Below are some records; copy them word for word and drop the pictures.

__GIVEN RECORDS__:
_____
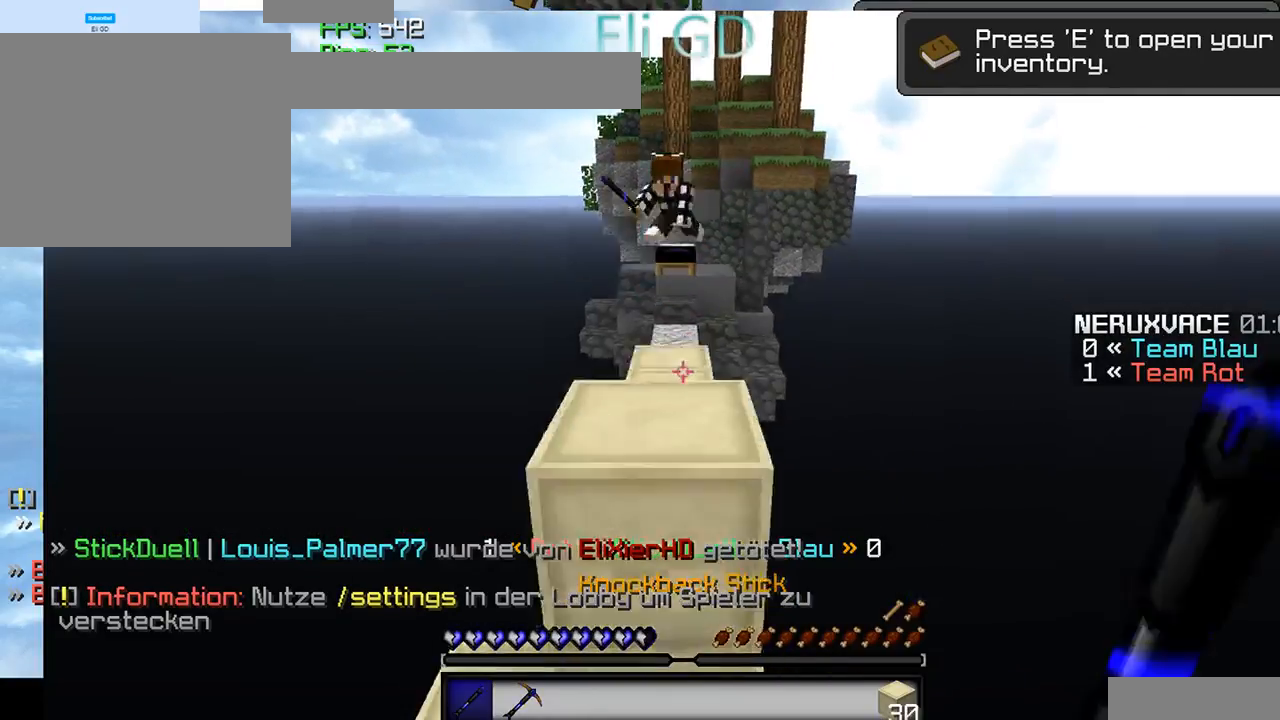
{"keys": [], "mouse": [], "events": []}
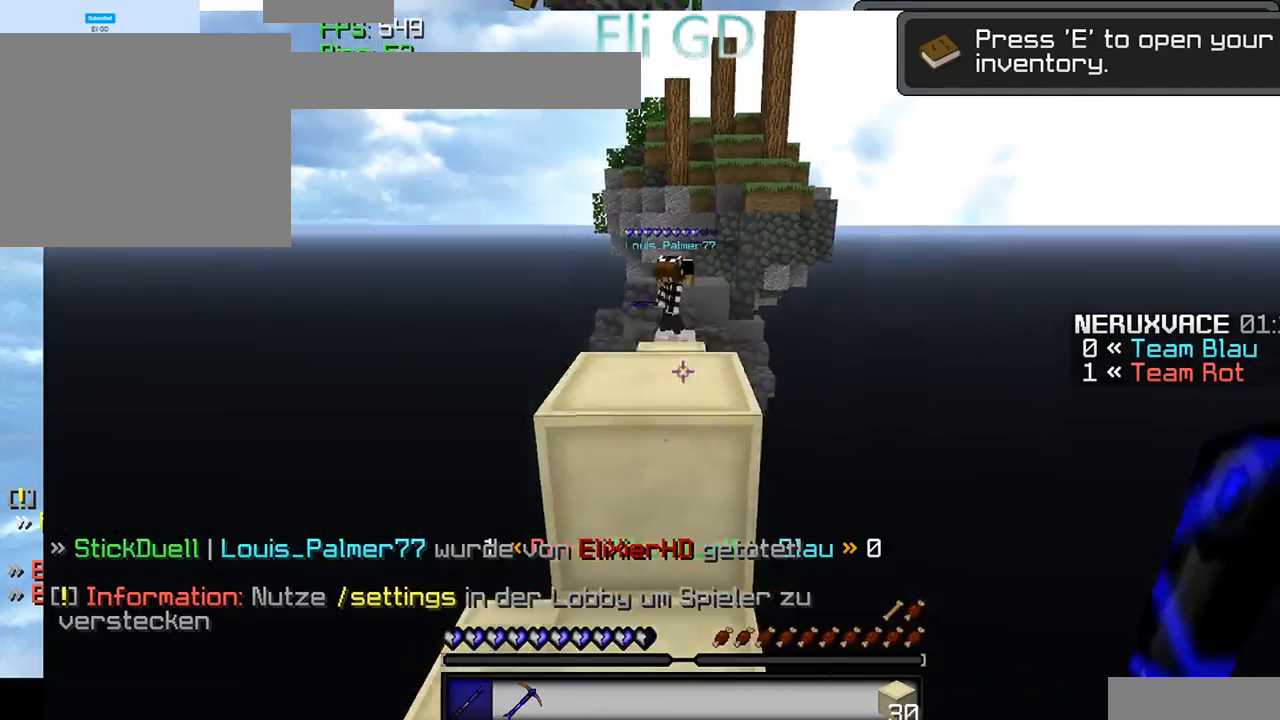
{"keys": [], "mouse": [], "events": []}
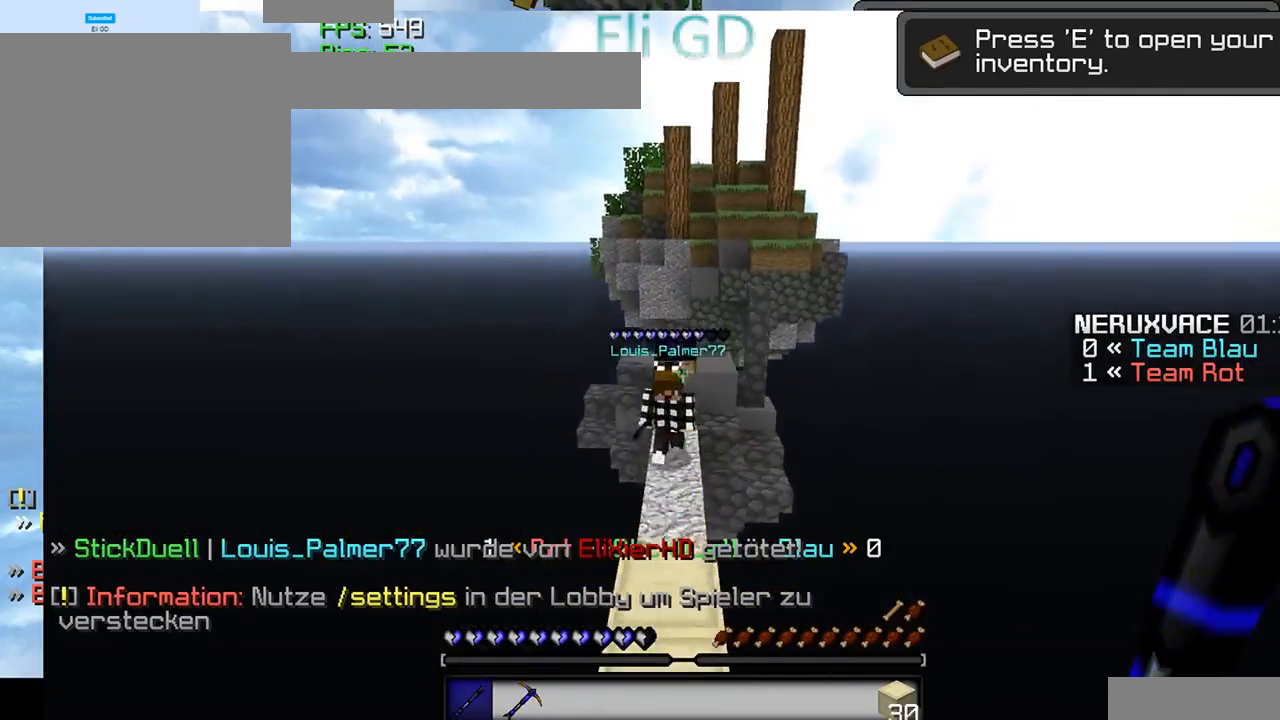
{"keys": [], "mouse": ["left"], "events": [[400, "mouse_left", "down"]]}
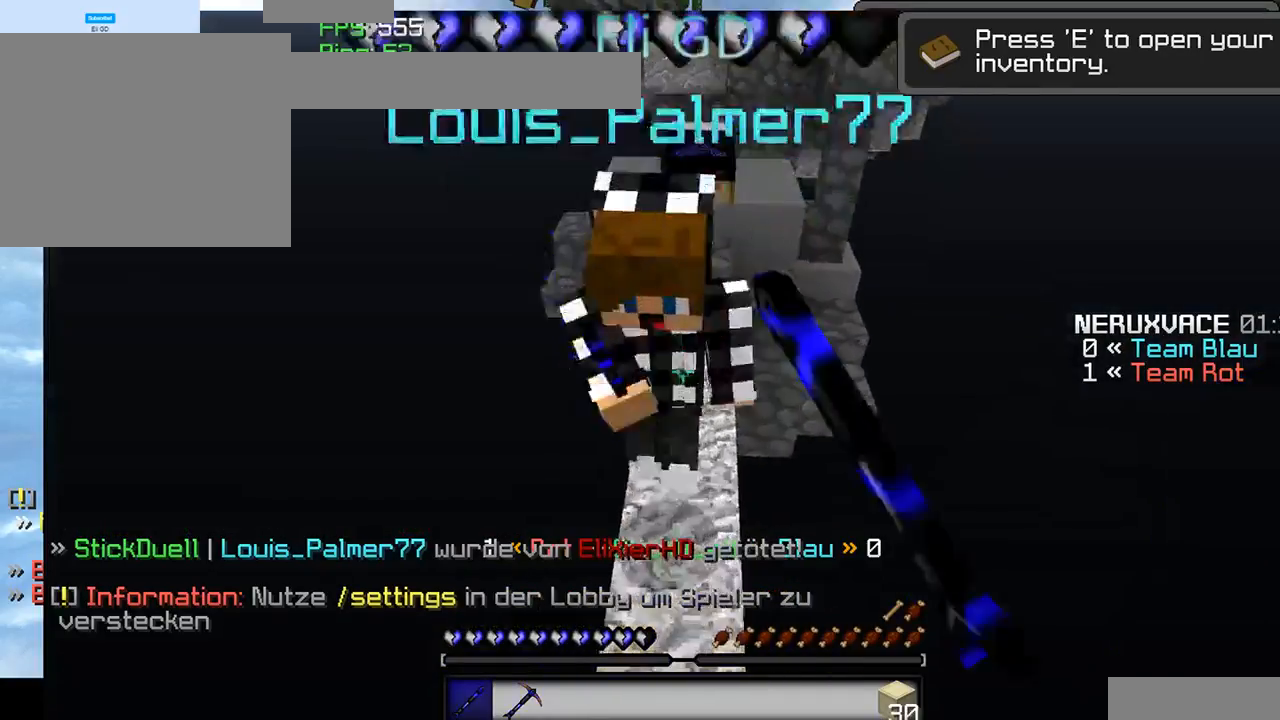
{"keys": ["a"], "mouse": [], "events": [[300, "a", "down"], [334, "mouse_left", "up"]]}
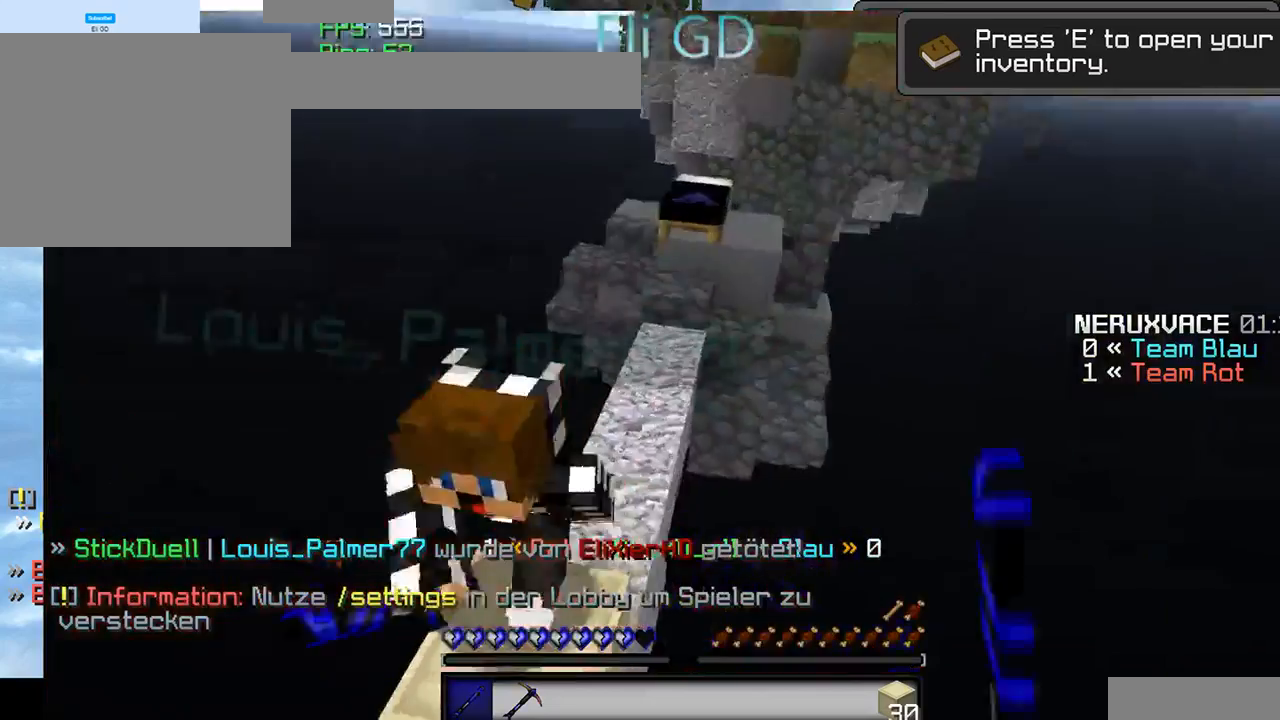
{"keys": [], "mouse": ["left"], "events": [[34, "mouse_left", "down"], [67, "a", "up"]]}
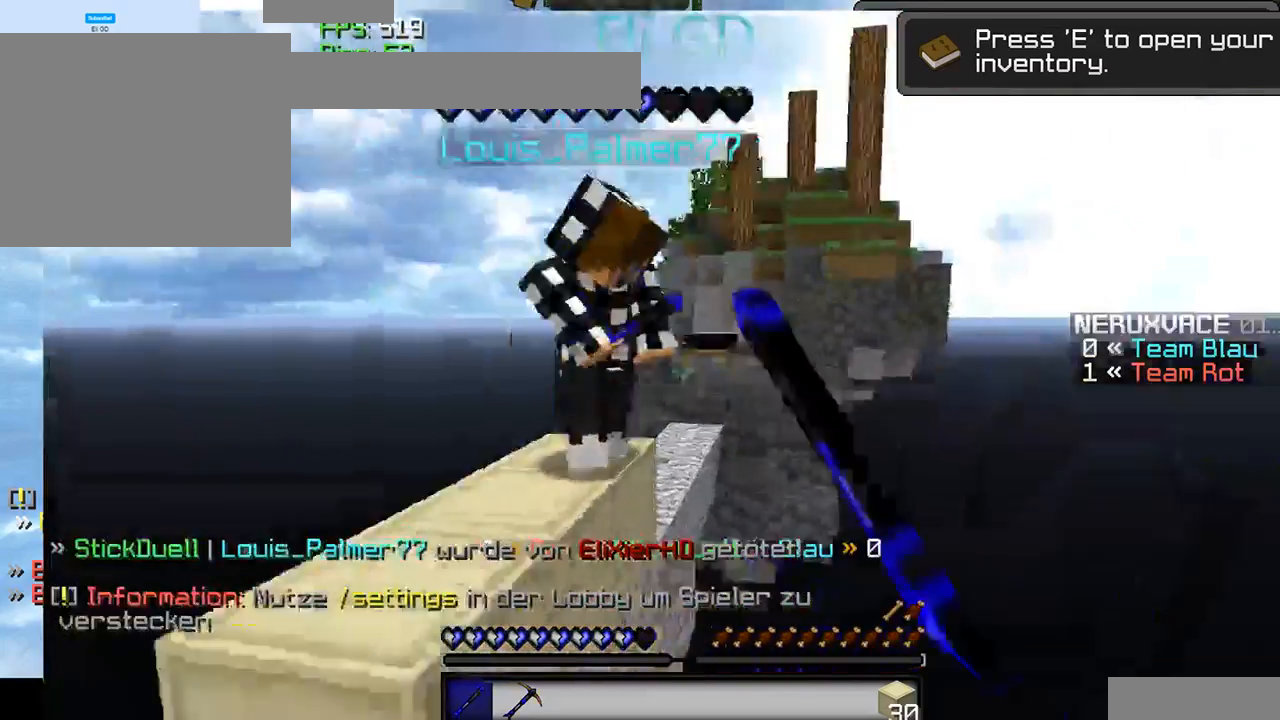
{"keys": [], "mouse": [], "events": [[167, "mouse_left", "up"], [234, "mouse_left", "down"], [400, "mouse_left", "up"]]}
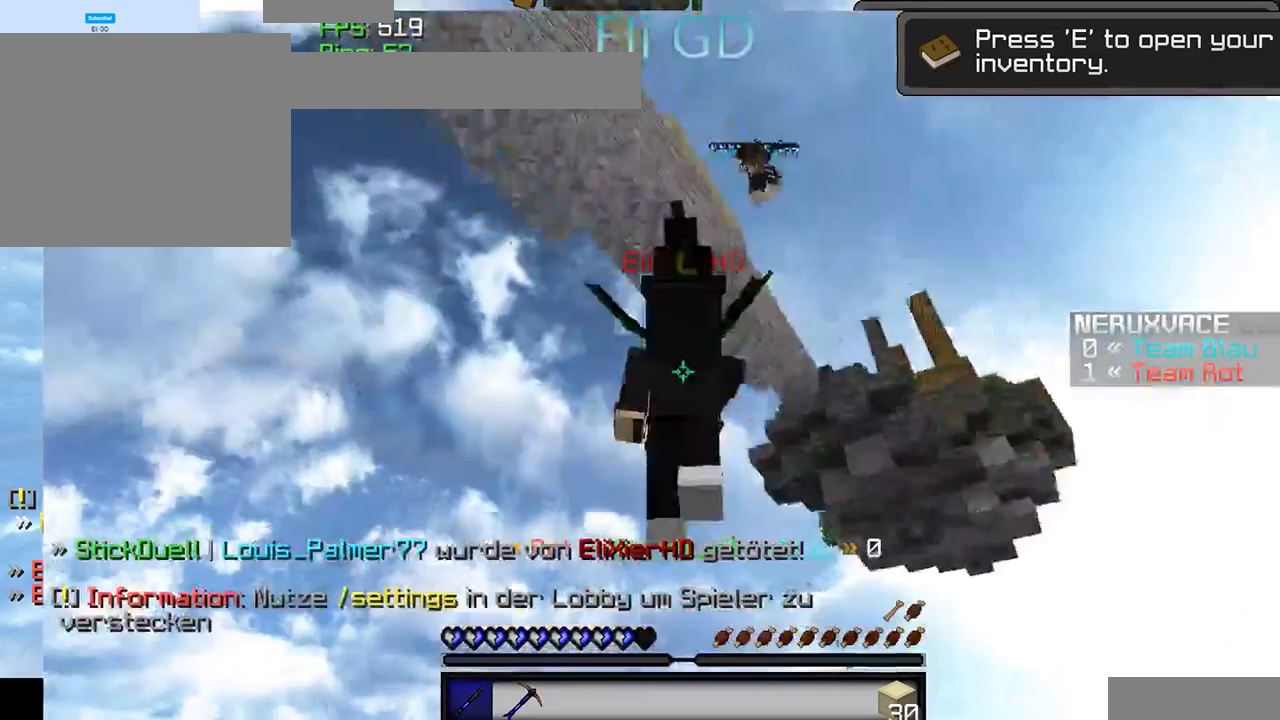
{"keys": [], "mouse": [], "events": []}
_____
__OUTPUT OF THE EXERCISE__:
{"keys": [], "mouse": [], "events": []}
{"keys": [], "mouse": [], "events": []}
{"keys": [], "mouse": ["left"], "events": [[400, "mouse_left", "down"]]}
{"keys": ["a"], "mouse": [], "events": [[300, "a", "down"], [334, "mouse_left", "up"]]}
{"keys": [], "mouse": ["left"], "events": [[34, "mouse_left", "down"], [67, "a", "up"]]}
{"keys": [], "mouse": [], "events": [[167, "mouse_left", "up"], [234, "mouse_left", "down"], [400, "mouse_left", "up"]]}
{"keys": [], "mouse": [], "events": []}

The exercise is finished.